TEXTO SELECIONADO
Coalizão liderada pelos EUA enfraqueceu Estado Islâmico, diz Kerry

Coalizão liderada pelos EUA enfraqueceu Estado Islâmico, diz Kerry

Segundo o secretário de Estado americano, a luta contra os militantes pode durar anos

O Estado de S. Paulo

03 de dezembro de 2014 | 09h43

A coalizão liderada pelos Estados Unidos tem seriamente prejudicado o Estado Islâmico (EI), com a realização de 1.000 ataques aéreos até agora no Iraque e na Síria, mas a luta contra os militantes pode durar anos, disse o secretário de Estado dos EUA, John Kerry, nesta quarta-feira.

Os EUA e seus aliados começaram uma campanha de ataques aéreos contra o EI após os militantes sunitas terem feito grandes avanços territoriais no meio do ano. O Exército iraquiano, combatentes tribais sunitas e forças curdas, desde então, conseguiram avanços contra eles.

“Nosso comprometimento será medido mais provavelmente em anos, mas nossos esforços já estão tendo um impacto significativo”, disse Kerry no começo da primeira reunião de ministros de uma coalizão de mais de 60 países, reunida por Washington para destruir o EI, também conhecido como Daesh.

“Cerca de 1.000 missões aéreas que fizemos reduziram a liderança do Daesh e afligiram suas capacidades logísticas e operacionais."

Kerry disse que a força do EI no Iraque havia se dissipado e que forças iraquianas haviam retomado território ao redor de Mosul e em Tikrit, e haviam expandido a segurança ao redor de algumas refinarias de petróleo.

No norte e no oeste do Iraque, tropas curdas estão combatendo o EI, ao passo que combatentes tribais sunitas estão “começando a participar”, acrescentou Kerry.

DADOS EXTRAÍDOS
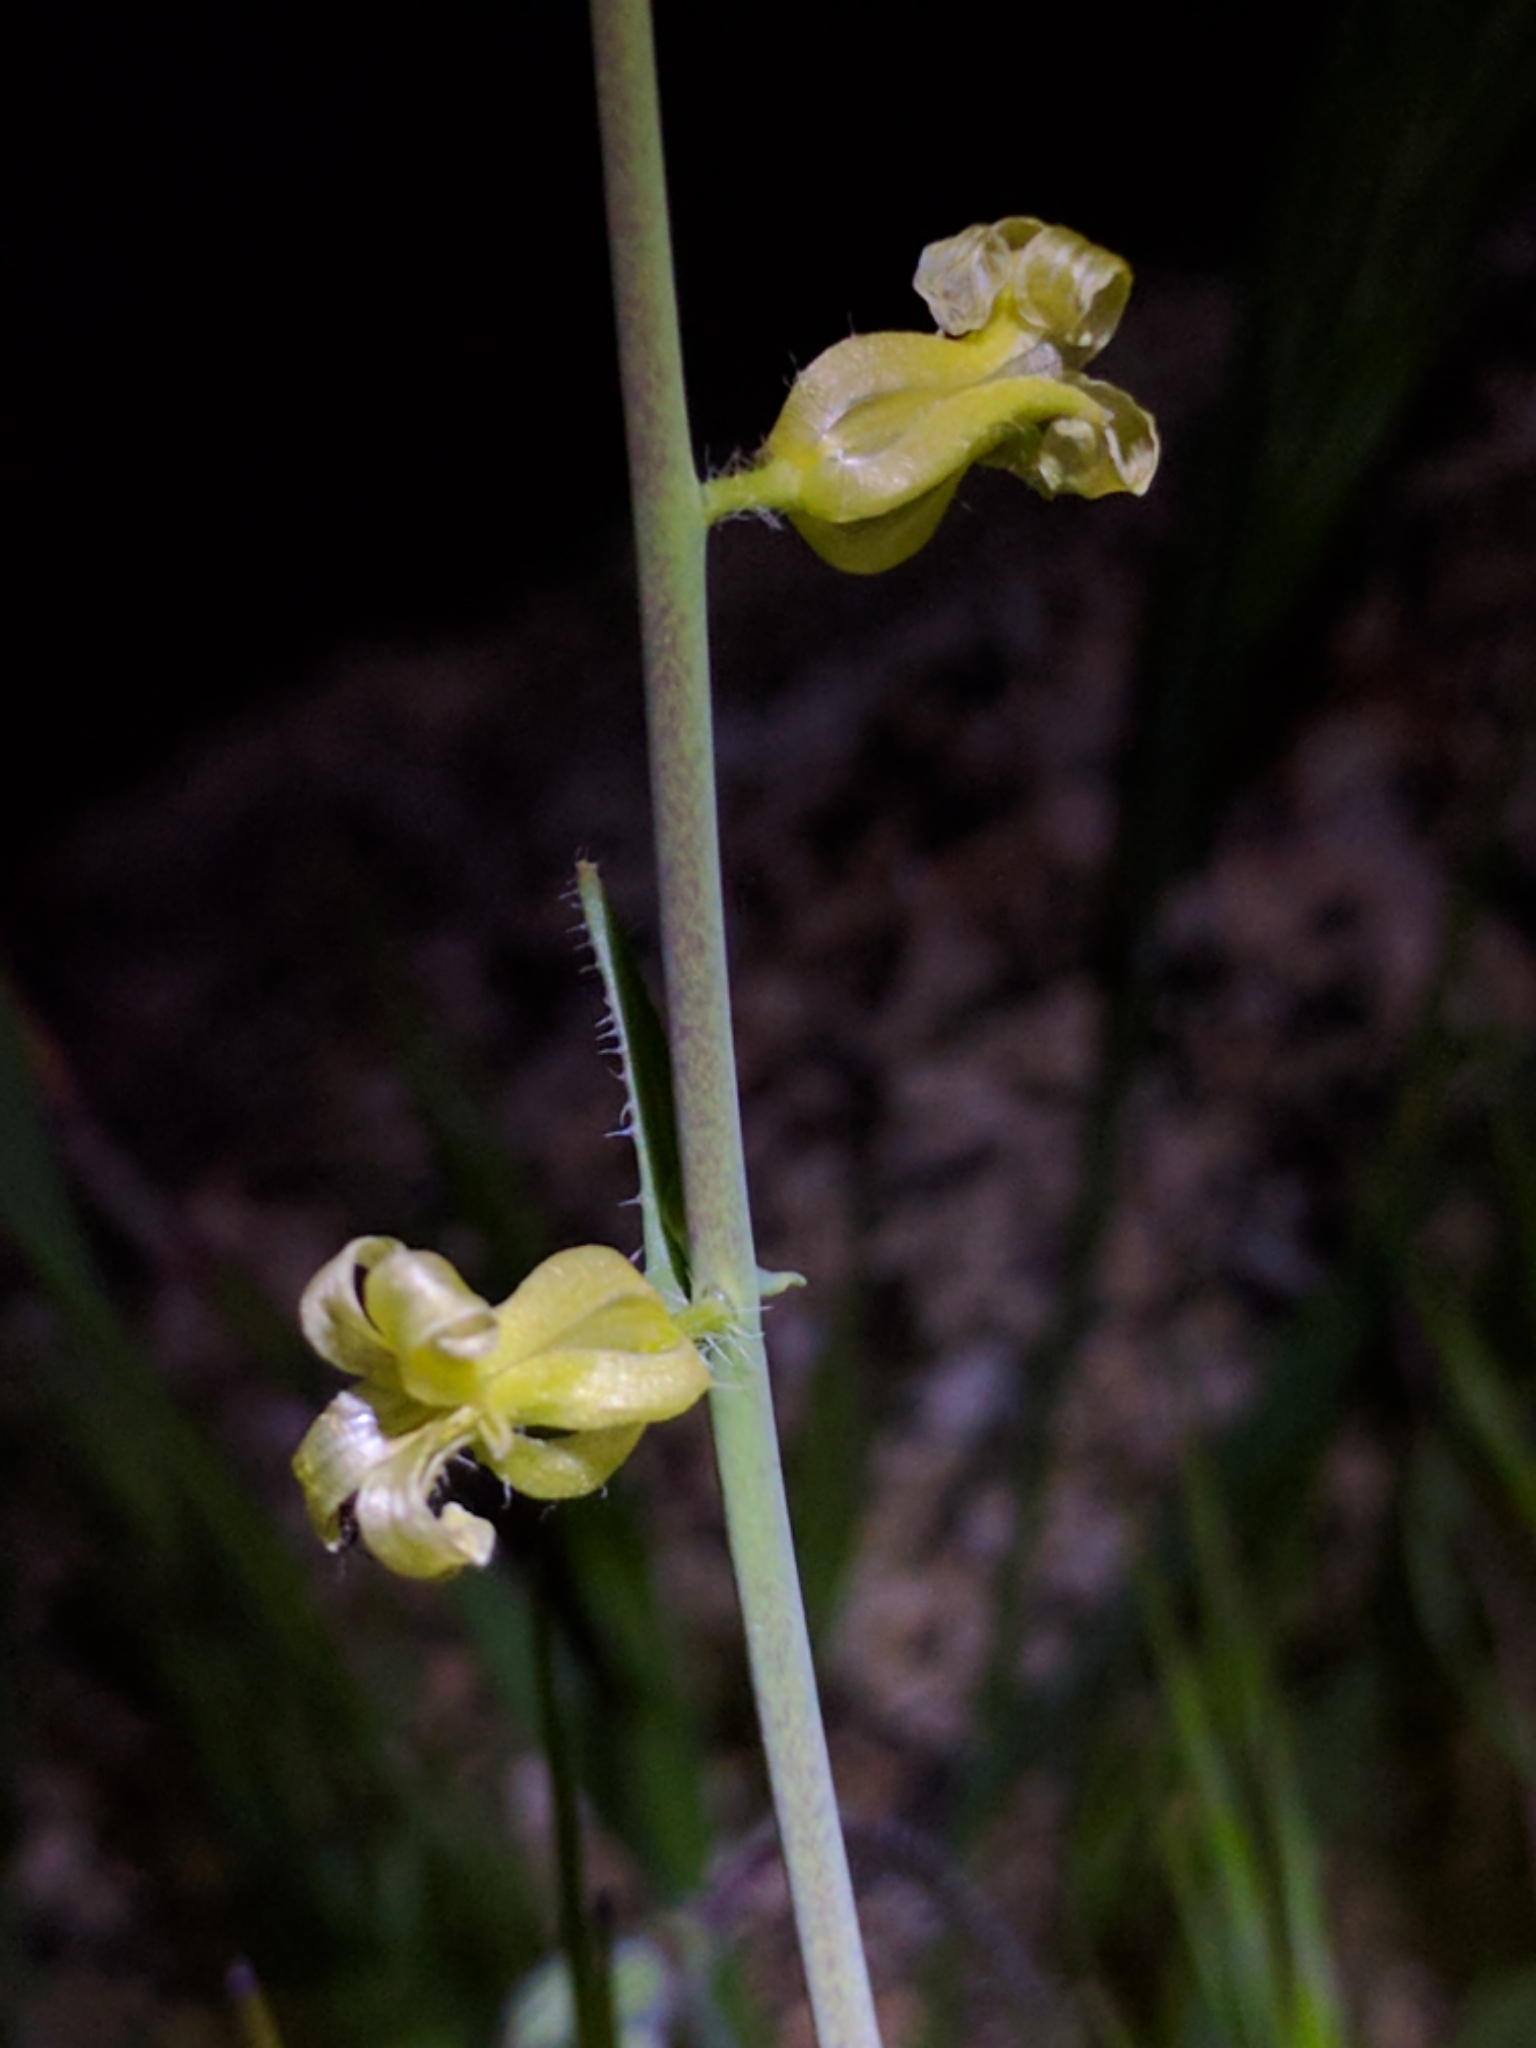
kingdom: Plantae
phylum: Tracheophyta
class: Magnoliopsida
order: Brassicales
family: Brassicaceae
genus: Streptanthus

ATIVIDADE A
Reproduza fielmente o trecho da notícia sobre a coalizão contra o Estado Islâmico de "Segundo o secretário" a "Kerry, nesta quarta-feira.".
ATIVIDADE B
Segundo a notícia sobre a coalizão contra o Estado Islâmico, quantos países integram a coalizão reunida por Washington?
Os dados constituem material à parte e não têm relação com a notícia.

RESPOSTA FINAL A
Segundo o secretário de Estado americano, a luta contra os militantes pode durar anos

O Estado de S. Paulo

03 de dezembro de 2014 | 09h43

A coalizão liderada pelos Estados Unidos tem seriamente prejudicado o Estado Islâmico (EI), com a realização de 1.000 ataques aéreos até agora no Iraque e na Síria, mas a luta contra os militantes pode durar anos, disse o secretário de Estado dos EUA, John Kerry, nesta quarta-feira.

RESPOSTA FINAL B
Mais de 60 países.